Enunciado:
Devuelve, copiado literalmente, el fragmento de la columna sobre la imagen que empieza en "En otras épocas" y termina en "narcisismo de pacotilla.".

Texto proporcionado:
____________

Columna


La imagen

AUGUSTO BELTRÁN PAREJA

11 de marzo de 2017 12:00 AM

Cada quien tiene una idea de sí mismo muy distinta a la que proyecta. Su manejo, a veces, lo extremamos para caer en un infierno cómico de pedantería y vanidad.  

Nos impresiona cómo la gente olvida sus defectos y limitaciones, y llega a pretensiones que llaman a burla o lástima. Si nos demoramos en descubrir ignorantes que posan de sabios, y tontos que presumen de listos, hay otras degradaciones absurdas que a simple vista se comprueban. Sucede con feos que se creen hermosos, pequeños que se sueñan gigantes, gordos que ignoran su pesada figura, y viejos que se sienten muchachos. Todos esos inútiles intentos de modificar la realidad pueden servir de ayuda para pervivir con factores adversos, pero propician el ridículo.

Casi todos los mortales vivimos en función de ser mejor de lo que somos. La peor vaina es que si no lo logramos, nos lo creemos. El culto a la imagen llega a una arrogancia estúpida que se llama vanidad. Nos persigue desde los versos del Eclesiastés, y genera el más lucrativo negocio: trajes, tratamientos, masajes, pastillas y cremas milagrosas. Los billones que mueve este negocio en el mundo, supera lo que gastamos en las áreas fundamentales.          

En otras épocas las damas usaron pelucas, afeites y extravagante vestuario. Nuestras abuelas aborígenes en la época precolombina recurrieron a pinturas de achiote las pobres y al oro en polvo las poderosas.

El viejo Esquilo concluyó que: “La mayor parte de los hombres prefieren parecer que ser”. Idiotas presumiendo ser geniales, y la arrogancia de cobardes que roncan coraje seguirá hasta el fin de los siglos. Pero los espejos debieran sacar a muchos de una obsesión tonta con su imagen, para evitar ese vergonzoso narcisismo de pacotilla.

Las fotos, nos hacen caer en la realidad. Que viejo está fulano, mira las arrugas de sutana. Pero, cuando somos nosotros: que mal salí en la foto. El problema no es nuestro, sino de la fotografía.   

Otro suceso corriente es el que se produce cuando se aproxima una cámara fotográfica: la gente se acomoda, busca el perfil que más le conviene, hace una inspiración para reducir el abdomen y esbozar la más forzada sonrisa.

Ahora nos llenaron los espacios con espejos. Ese recurso para aparentar mayor tamaño de un recinto, así como para incrementar su claridad. Aunque también ha servido para descubrir todos los estragos que la edad está produciendo. Pero hay un ridículo especial cuando conversamos con alguien que tiene un espejo enfrente. Impresiona la postura que asume, las muecas que hace mirándolo. Una cantidad de gestos disparatados que dan lástima.

Pero si los espejos son momentáneos, los retratos perduran. Hasta el más descomplicado de los mortales, lo primero que hace cuando ve una foto es buscarse y ver como quedó. La peor vaina es que nadie queda conforme.

____________

Datos proporcionados:
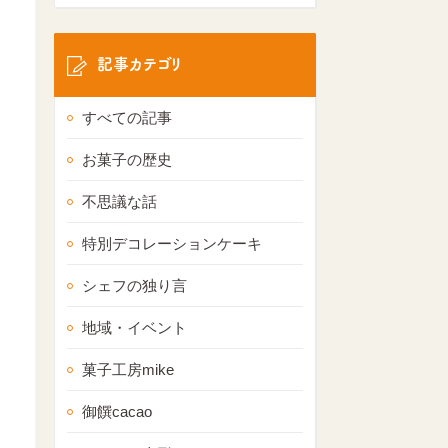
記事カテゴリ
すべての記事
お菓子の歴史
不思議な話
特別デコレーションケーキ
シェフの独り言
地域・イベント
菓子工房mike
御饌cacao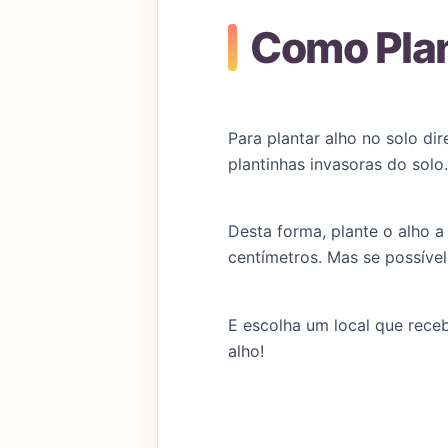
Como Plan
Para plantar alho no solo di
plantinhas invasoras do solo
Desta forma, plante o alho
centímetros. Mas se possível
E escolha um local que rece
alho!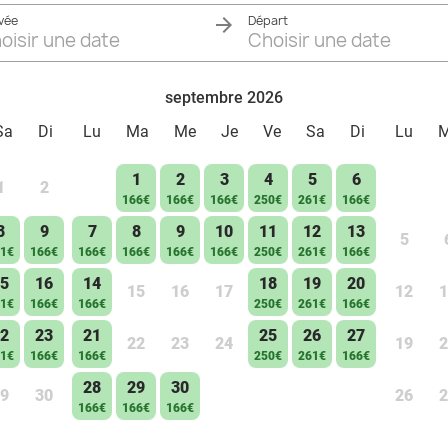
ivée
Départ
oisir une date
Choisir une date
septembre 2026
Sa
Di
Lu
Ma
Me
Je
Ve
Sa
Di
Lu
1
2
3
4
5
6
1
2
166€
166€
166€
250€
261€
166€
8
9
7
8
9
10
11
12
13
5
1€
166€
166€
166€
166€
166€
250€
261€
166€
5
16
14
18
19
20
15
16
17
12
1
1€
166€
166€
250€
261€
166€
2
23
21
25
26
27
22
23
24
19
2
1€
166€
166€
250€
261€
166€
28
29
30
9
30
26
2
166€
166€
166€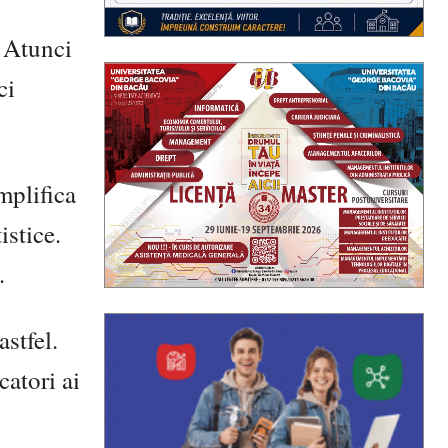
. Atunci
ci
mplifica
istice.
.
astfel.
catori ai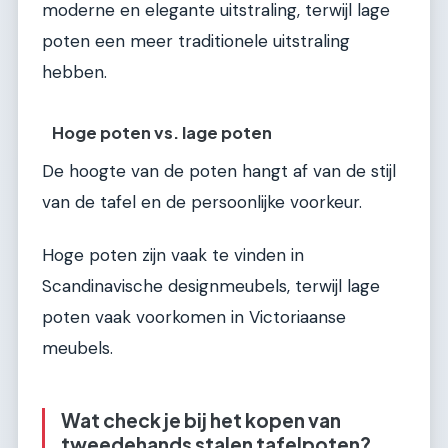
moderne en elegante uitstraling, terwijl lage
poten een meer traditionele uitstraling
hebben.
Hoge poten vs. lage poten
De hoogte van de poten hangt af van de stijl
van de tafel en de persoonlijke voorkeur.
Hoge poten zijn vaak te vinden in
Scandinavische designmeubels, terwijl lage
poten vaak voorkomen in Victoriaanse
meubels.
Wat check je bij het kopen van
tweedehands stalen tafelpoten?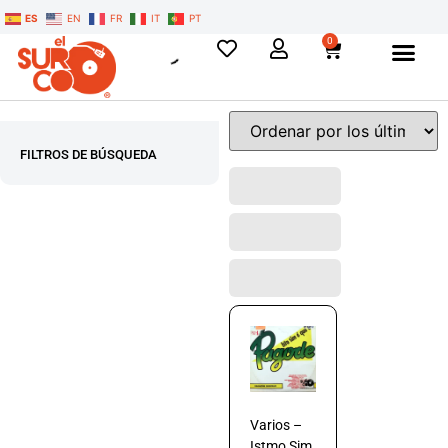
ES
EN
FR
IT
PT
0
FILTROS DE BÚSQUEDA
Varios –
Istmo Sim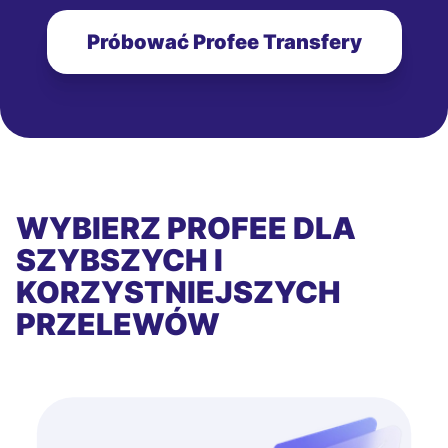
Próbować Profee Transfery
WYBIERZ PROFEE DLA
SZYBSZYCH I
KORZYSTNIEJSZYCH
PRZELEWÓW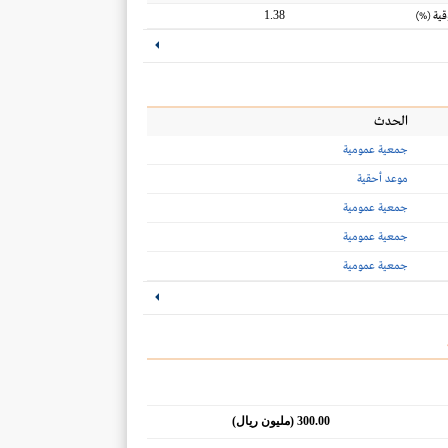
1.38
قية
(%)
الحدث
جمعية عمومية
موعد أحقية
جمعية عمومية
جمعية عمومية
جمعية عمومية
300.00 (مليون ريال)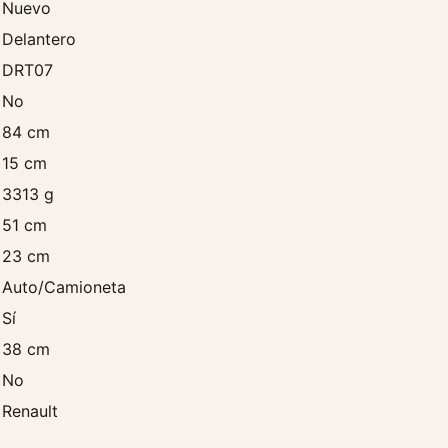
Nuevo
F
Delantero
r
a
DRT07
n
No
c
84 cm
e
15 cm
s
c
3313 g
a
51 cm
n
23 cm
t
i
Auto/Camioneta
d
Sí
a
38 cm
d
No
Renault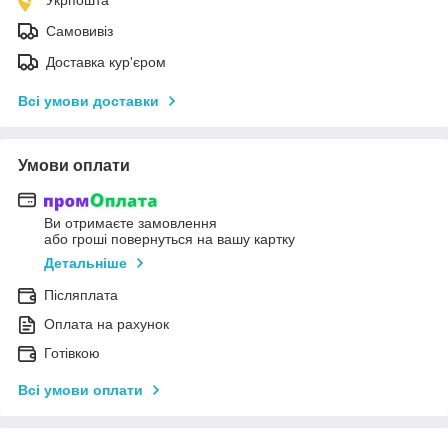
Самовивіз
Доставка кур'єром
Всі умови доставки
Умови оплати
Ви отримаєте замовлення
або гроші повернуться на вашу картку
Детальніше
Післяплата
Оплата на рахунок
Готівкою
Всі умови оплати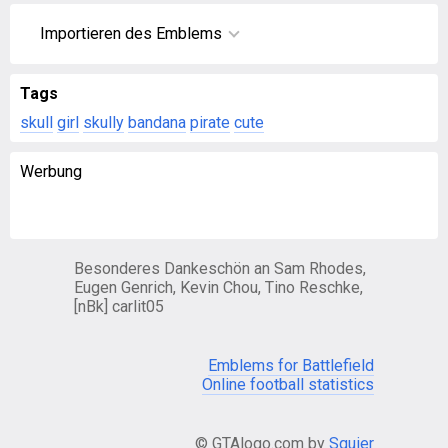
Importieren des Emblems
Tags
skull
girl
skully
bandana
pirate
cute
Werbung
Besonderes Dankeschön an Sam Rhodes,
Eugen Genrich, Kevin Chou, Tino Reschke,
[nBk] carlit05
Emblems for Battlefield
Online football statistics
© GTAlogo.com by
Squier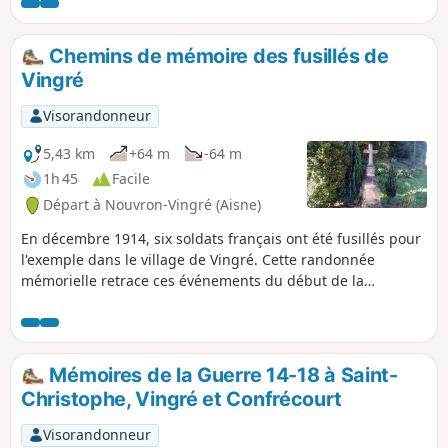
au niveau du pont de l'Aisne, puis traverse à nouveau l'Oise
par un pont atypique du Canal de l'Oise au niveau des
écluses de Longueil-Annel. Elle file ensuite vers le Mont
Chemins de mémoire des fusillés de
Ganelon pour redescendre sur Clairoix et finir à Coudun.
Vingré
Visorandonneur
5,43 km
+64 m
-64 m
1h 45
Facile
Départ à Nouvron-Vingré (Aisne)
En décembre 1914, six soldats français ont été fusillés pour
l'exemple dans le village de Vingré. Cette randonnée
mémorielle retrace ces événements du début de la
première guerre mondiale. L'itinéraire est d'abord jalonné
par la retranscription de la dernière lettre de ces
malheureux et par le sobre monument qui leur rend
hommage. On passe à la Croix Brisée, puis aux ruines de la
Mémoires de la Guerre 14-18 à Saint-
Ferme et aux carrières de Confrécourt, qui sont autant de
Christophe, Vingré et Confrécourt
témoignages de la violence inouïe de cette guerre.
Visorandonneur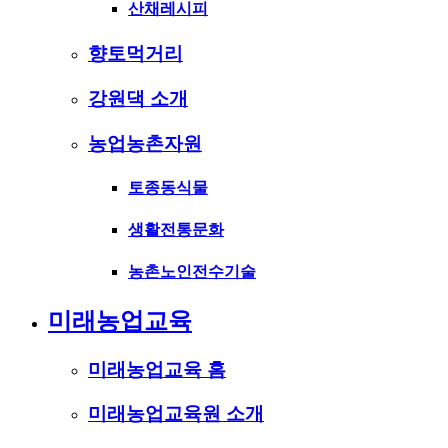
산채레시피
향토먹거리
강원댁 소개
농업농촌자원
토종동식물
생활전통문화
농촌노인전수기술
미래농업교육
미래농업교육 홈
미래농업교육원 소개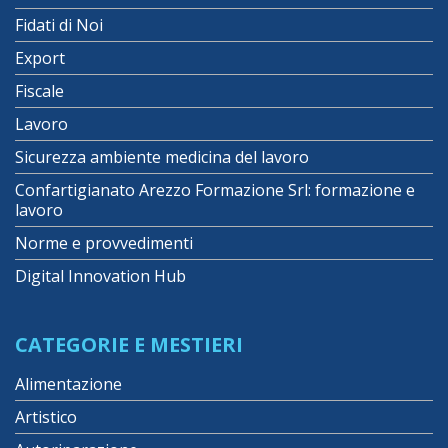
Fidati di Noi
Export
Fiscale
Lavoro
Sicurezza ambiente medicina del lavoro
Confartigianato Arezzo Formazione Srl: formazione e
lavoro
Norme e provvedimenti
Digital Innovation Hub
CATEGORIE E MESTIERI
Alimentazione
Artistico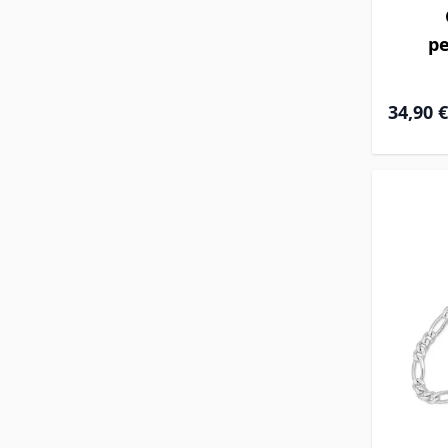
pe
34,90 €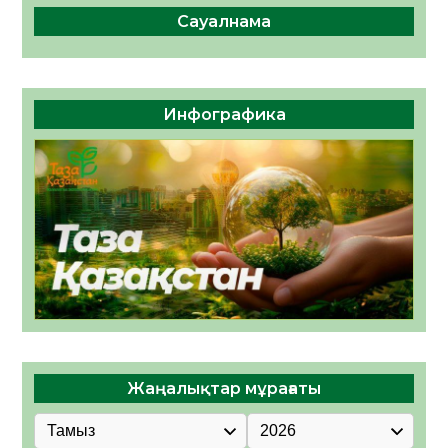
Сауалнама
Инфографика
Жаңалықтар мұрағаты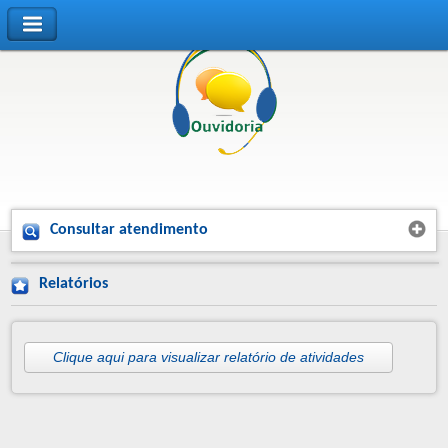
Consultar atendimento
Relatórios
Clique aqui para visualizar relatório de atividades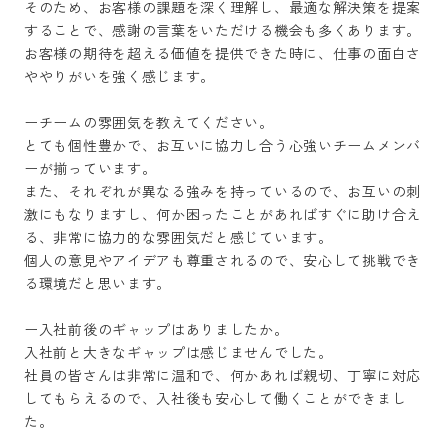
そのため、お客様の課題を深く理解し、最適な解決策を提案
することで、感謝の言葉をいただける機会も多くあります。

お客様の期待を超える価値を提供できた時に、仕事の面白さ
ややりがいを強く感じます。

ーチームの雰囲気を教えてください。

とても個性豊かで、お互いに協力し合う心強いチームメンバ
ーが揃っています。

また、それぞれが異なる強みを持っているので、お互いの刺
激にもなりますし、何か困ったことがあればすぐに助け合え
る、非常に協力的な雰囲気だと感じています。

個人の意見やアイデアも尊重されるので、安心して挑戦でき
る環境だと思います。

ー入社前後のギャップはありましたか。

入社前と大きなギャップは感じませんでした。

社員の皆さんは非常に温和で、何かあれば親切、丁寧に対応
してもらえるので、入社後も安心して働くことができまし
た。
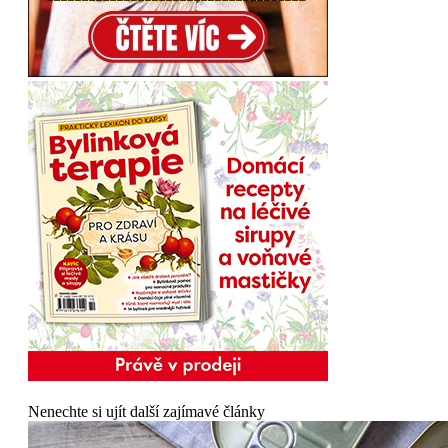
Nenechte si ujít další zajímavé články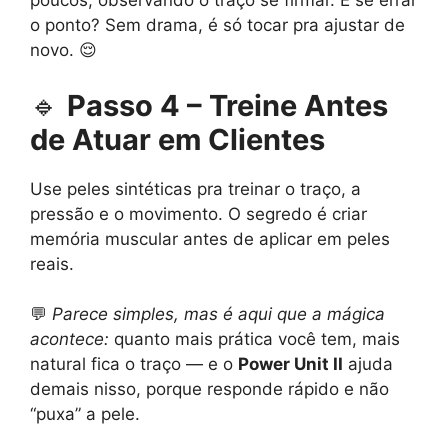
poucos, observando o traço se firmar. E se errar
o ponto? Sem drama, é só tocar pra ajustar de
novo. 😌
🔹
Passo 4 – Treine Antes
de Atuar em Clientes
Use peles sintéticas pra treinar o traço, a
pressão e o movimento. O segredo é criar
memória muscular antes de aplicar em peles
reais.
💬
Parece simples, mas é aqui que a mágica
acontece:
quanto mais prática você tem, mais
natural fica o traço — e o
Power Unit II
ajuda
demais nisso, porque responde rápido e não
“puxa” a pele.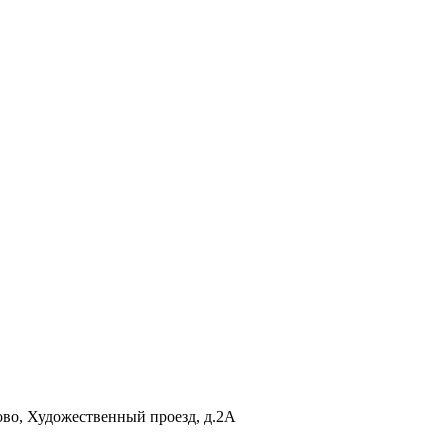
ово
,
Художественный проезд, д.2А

____________

Respuesta:
En otras épocas las damas usaron pelucas, afeites y extravagante vestuario. Nuestras abuelas aborígenes en la época precolombina recurrieron a pinturas de achiote las pobres y al oro en polvo las poderosas.

El viejo Esquilo concluyó que: “La mayor parte de los hombres prefieren parecer que ser”. Idiotas presumiendo ser geniales, y la arrogancia de cobardes que roncan coraje seguirá hasta el fin de los siglos. Pero los espejos debieran sacar a muchos de una obsesión tonta con su imagen, para evitar ese vergonzoso narcisismo de pacotilla.